Grande Loge du Gabon : serait-elle confrontée à sa plus grande crise de gouvernance ?
2026-06-22 11:19:00
À quelques mois de son assemblée générale prévue en novembre 2026, la Grande Loge du Gabon (GLG) traverserait une période de fortes turbulences. Contestations internes, interrogations sur la gouvernance, baisse de la participation des membres et critiques de gestion alimenteraient un climat de tension inédit au sein de l'une des organisations les plus discrètes du pays.
Longtemps présentée comme un espace de
cohésion et de fraternité, la Grande Loge du Gabon ferait aujourd'hui face à
des tensions internes qui pourraient marquer un tournant dans son histoire
récente. À l'approche de l'assemblée générale de novembre 2026, plusieurs voix
issues de l'obédience exprimeraient des réserves sur le fonctionnement actuel
de l'institution et sur sa capacité à préserver son unité.
Au cœur des critiques se trouverait le Grand
Maître en exercice, Jacques-Denis Tsanga. Arrivé à la tête de la GLG avec
l'ambition affichée de porter une nouvelle dynamique, il ferait désormais
l'objet de contestations de la part de certains membres. Ces derniers lui
reprocheraient notamment une centralisation excessive des décisions, une
gestion jugée peu transparente de certains dossiers et une gouvernance qui
aurait contribué à accentuer les fractures internes.

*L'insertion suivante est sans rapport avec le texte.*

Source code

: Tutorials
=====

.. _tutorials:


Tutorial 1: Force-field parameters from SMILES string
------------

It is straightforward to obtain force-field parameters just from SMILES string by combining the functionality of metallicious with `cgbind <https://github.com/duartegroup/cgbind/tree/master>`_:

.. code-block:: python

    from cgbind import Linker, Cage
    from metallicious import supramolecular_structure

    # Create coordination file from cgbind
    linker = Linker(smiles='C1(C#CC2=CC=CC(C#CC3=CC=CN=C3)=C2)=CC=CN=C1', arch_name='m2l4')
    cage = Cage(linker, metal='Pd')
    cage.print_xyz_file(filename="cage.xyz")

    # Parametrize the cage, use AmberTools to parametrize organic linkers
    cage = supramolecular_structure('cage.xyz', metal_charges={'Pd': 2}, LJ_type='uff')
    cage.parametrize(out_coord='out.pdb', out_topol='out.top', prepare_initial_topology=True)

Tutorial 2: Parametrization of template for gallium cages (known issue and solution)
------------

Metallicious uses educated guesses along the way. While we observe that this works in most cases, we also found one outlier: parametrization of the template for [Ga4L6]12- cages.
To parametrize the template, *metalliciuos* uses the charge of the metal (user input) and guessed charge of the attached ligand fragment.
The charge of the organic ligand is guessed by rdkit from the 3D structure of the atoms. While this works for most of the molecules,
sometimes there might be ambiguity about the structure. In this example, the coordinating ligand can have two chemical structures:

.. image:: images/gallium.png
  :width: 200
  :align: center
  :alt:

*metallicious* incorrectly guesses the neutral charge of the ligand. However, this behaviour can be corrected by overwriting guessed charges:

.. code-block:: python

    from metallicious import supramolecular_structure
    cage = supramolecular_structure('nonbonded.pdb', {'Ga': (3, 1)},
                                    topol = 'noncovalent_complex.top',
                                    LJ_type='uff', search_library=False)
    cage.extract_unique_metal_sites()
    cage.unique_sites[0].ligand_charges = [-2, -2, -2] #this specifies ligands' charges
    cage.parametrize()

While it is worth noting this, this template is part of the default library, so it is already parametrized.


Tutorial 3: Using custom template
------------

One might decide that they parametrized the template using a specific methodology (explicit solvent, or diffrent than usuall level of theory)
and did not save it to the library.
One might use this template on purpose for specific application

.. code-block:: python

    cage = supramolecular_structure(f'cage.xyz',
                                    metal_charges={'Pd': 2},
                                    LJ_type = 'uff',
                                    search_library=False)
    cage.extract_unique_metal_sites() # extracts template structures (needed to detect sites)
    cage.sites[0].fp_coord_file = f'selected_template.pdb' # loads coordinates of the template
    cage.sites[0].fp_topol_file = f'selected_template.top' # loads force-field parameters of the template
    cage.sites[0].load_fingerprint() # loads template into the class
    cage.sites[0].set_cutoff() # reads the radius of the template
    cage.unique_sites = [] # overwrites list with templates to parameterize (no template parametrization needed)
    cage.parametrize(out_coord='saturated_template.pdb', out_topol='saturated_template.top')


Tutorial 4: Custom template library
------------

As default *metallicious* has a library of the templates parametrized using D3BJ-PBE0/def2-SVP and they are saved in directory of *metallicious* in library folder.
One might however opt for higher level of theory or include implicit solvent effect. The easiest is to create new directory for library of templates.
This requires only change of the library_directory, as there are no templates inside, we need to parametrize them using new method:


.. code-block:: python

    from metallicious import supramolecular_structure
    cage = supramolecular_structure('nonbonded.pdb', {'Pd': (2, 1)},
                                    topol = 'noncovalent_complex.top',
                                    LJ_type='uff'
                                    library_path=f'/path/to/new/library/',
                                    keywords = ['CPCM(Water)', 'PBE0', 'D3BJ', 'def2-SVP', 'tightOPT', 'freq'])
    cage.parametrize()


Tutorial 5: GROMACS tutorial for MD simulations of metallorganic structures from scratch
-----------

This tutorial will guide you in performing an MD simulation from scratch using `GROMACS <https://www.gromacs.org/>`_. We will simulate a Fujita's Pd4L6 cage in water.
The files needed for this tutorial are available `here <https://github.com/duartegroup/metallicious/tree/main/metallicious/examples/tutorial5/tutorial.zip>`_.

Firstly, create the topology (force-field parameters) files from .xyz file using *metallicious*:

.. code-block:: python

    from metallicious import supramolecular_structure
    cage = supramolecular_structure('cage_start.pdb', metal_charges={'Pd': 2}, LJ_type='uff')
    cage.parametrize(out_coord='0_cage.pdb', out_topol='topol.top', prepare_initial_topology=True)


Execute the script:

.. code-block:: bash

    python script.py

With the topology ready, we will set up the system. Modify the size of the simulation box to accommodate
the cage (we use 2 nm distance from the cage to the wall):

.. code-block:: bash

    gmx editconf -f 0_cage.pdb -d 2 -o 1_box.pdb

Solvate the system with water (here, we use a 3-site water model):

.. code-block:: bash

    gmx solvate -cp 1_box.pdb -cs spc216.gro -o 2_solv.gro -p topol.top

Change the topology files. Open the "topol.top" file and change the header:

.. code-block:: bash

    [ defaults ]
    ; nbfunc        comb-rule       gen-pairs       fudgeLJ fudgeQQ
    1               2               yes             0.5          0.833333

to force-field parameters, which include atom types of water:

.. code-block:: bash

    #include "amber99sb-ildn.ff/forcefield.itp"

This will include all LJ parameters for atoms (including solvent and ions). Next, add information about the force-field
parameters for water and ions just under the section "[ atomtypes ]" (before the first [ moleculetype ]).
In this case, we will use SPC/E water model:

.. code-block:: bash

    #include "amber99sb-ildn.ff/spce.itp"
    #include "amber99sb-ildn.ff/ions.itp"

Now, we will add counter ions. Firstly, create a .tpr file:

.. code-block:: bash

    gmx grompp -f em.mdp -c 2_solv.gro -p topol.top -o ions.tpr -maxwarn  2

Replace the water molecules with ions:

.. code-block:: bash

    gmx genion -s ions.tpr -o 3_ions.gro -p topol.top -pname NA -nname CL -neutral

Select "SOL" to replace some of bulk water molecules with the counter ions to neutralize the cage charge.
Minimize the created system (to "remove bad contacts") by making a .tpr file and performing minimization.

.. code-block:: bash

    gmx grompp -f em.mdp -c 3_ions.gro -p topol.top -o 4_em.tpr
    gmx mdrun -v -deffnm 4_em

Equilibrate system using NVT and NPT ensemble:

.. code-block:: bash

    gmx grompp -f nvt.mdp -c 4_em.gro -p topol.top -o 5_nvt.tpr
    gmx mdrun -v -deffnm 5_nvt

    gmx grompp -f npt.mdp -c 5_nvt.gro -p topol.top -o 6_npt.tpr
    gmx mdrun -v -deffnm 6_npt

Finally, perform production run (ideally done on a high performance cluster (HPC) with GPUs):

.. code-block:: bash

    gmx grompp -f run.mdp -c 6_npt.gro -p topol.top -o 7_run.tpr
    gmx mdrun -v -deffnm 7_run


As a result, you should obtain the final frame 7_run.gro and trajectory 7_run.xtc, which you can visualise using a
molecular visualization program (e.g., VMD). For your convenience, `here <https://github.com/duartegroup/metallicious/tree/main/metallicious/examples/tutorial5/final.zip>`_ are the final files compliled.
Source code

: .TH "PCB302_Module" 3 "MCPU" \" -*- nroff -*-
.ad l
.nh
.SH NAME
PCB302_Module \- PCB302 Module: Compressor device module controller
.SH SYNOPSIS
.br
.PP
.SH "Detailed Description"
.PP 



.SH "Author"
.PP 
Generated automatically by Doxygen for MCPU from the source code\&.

La question de la mobilisation des membres
constituerait également un sujet de préoccupation. Selon plusieurs sources
internes, la participation aux activités de l'obédience aurait connu un recul
significatif ces dernières années. Une situation qui alimenterait les
inquiétudes quant à la vitalité de l'organisation et à sa capacité à maintenir
les principes de fraternité, de solidarité et de transmission qui fondent
traditionnellement son action.
D'autres griefs porteraient sur l'organisation
de la prochaine assemblée générale, dont le budget prévisionnel ferait l'objet
de discussions au sein des loges. Des décisions disciplinaires et certaines
réformes internes auraient également suscité des incompréhensions et des
contestations, contribuant à tendre davantage le climat à quelques mois de
cette importante échéance.
Au-delà des questions de personnes, cette
séquence révélerait surtout les défis auxquels serait confrontée la principale
obédience maçonnique du Gabon dans un contexte de recomposition
institutionnelle et politique du pays. L'assemblée générale de novembre
pourrait ainsi apparaître comme un moment décisif : permettra-t-elle de
restaurer la cohésion interne ou ouvrira-t-elle la voie à une profonde
recomposition de la franc-maçonnerie gabonaise ? C'est désormais la question
qui semblerait se poser avec insistance.